Strategy for the isolation of native dehydrogenases with potential for biosensor development from the organism Hyphomicrobium zavarzinii ZV580

Abstract

Dehydrogenases are interesting candidates for the development of electrochemical biosensors. Most dehydrogenases are characterised by a comparatively broad substrate spectrum, yet highly specific enzymes exist as well.
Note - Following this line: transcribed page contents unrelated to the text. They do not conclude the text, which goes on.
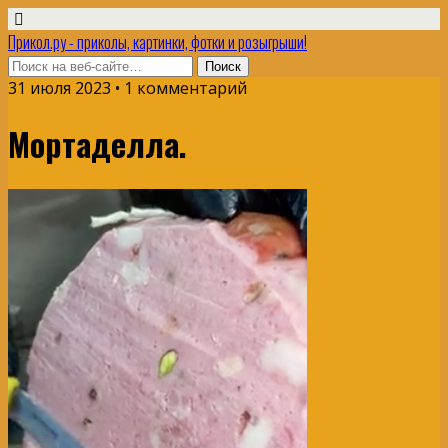
Прикол.ру - приколы, картинки, фотки и розыгрыши!
31 июля 2023 • 1 комментарий
Мортаделла.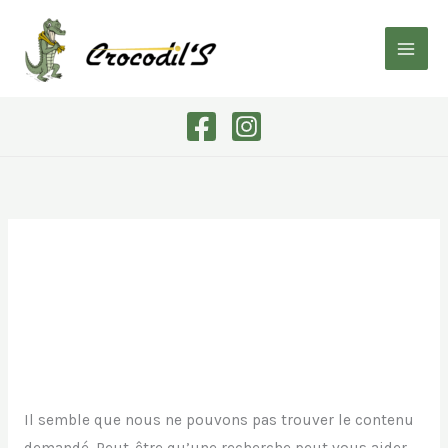
Aller
Rechercher :
au
contenu
Uncategorized
Il semble que nous ne pouvons pas trouver le contenu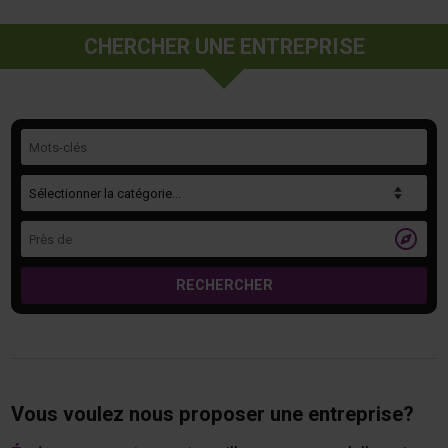
CHERCHER UNE ENTREPRISE
Mots-clés
Catégorie
Près de

RECHERCHER
Vous voulez nous proposer une entreprise?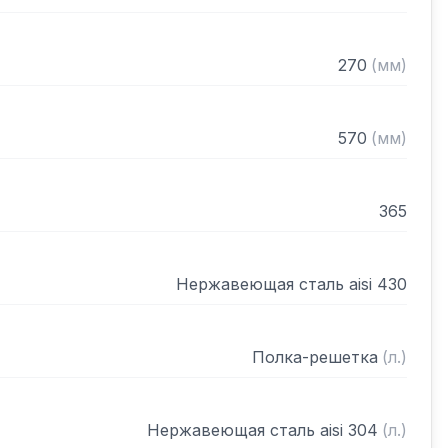
270
(
мм
)
570
(
мм
)
365
Нержавеющая сталь aisi 430
Полка-решетка
(
л.
)
Нержавеющая сталь aisi 304
(
л.
)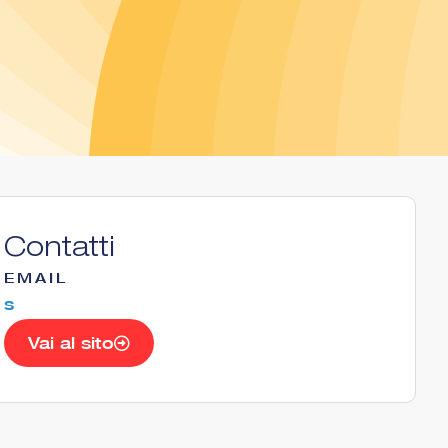
Contatti
EMAIL
s
Vai al sito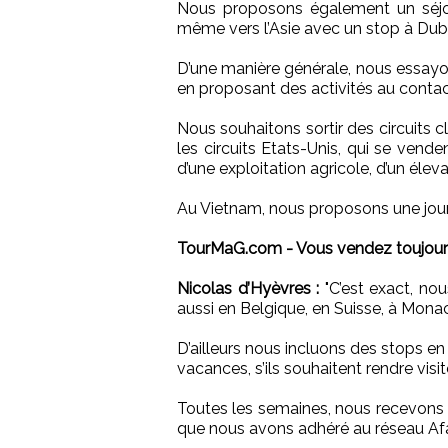
Nous proposons également un séjou
même vers l’Asie avec un stop à Dubaï
D’une manière générale, nous essayo
en proposant des activités au contac
Nous souhaitons sortir des circuits cl
les circuits Etats-Unis, qui se venden
d’une exploitation agricole, d’un élev
Au Vietnam, nous proposons une journ
TourMaG.com - Vous vendez toujour
Nicolas d’Hyèvres :
"C’est exact, no
aussi en Belgique, en Suisse, à Monac
D’ailleurs nous incluons des stops en 
vacances, s’ils souhaitent rendre visite
Toutes les semaines, nous recevons 
que nous avons adhéré au réseau Afa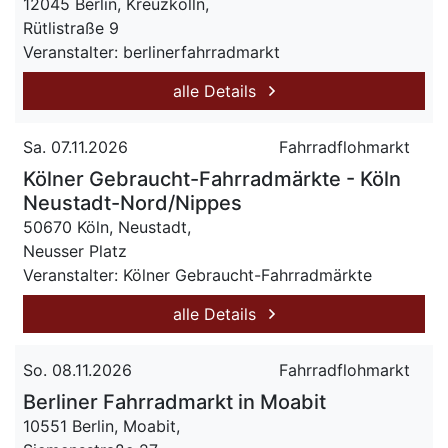
12045 Berlin, Kreuzkölln,
Rütlistraße 9
Veranstalter: berlinerfahrradmarkt
alle Details
Sa. 07.11.2026
Fahrradflohmarkt
Kölner Gebraucht-Fahrradmärkte - Köln
Neustadt-Nord/Nippes
50670 Köln, Neustadt,
Neusser Platz
Veranstalter: Kölner Gebraucht-Fahrradmärkte
alle Details
So. 08.11.2026
Fahrradflohmarkt
Berliner Fahrradmarkt in Moabit
10551 Berlin, Moabit,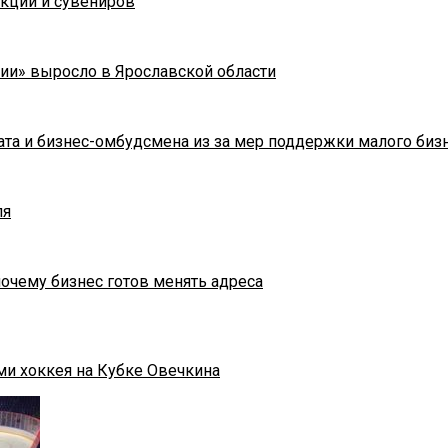
укции и сувениров
ии» выросло в Ярославской области
та и бизнес-омбудсмена из за мер поддержки малого биз
ля
почему бизнес готов менять адреса
ми хоккея на Кубке Овечкина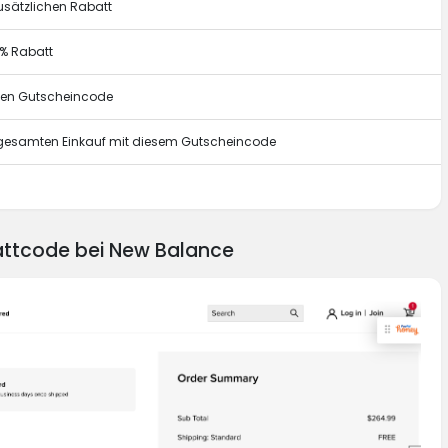
usätzlichen Rabatt
0% Rabatt
esen Gutscheincode
n gesamten Einkauf mit diesem Gutscheincode
g
attcode bei New Balance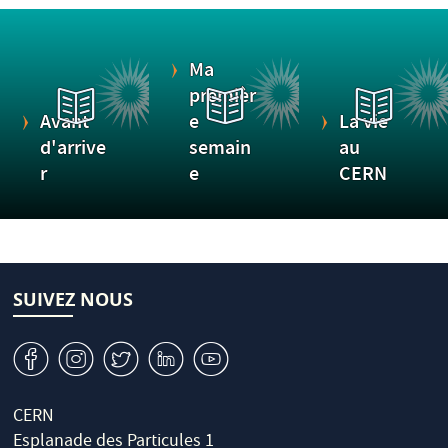
Ma
premièr
Avant
e
La vie
d'arrive
semain
au
r
e
CERN
SUIVEZ NOUS
v
J
W
M
1
CERN
Esplanade des Particules 1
A specific formaldehyde dehydrogenase has, e.g., been described for the organism Hyphomicrobium zavarzinii ZV580. Isolation of enzymes from their natural source instead of a recombinant expression renders the isolation more challenging, as common tools such as affinity tags are no longer available. In this contribution, we develop chromatographic procedures for such isolation tasks. The previously described formaldehyde dehydrogenase was isolated by two procedures, one based on affinity chromatography, the other on hydroxyapatite. Neither procedure yielded an active enzyme. In addition two dehydrogenases, a formaldehyde and a methylamine dehydrogenase, were found in the cell free extract, which had not been described previously. Both enzymes could be isolated to near purity by a sequence of hydroxyapatite and anion exchange chromatography. The new formaldehyde dehydrogenase requires reconstitution with calcium and pyrroloquinoline quinone in order to become active. The enzyme shows no cross-reactivity with methylamine or methanol. The methylamine dehydrogenase catalyses the conversion of methylamine into formaldehyde, hence it could become a technical catalyst for the inverse reaction. This enzyme consists of two types of subunit and may be one of the rare α,β-methylamine dehydrogenases.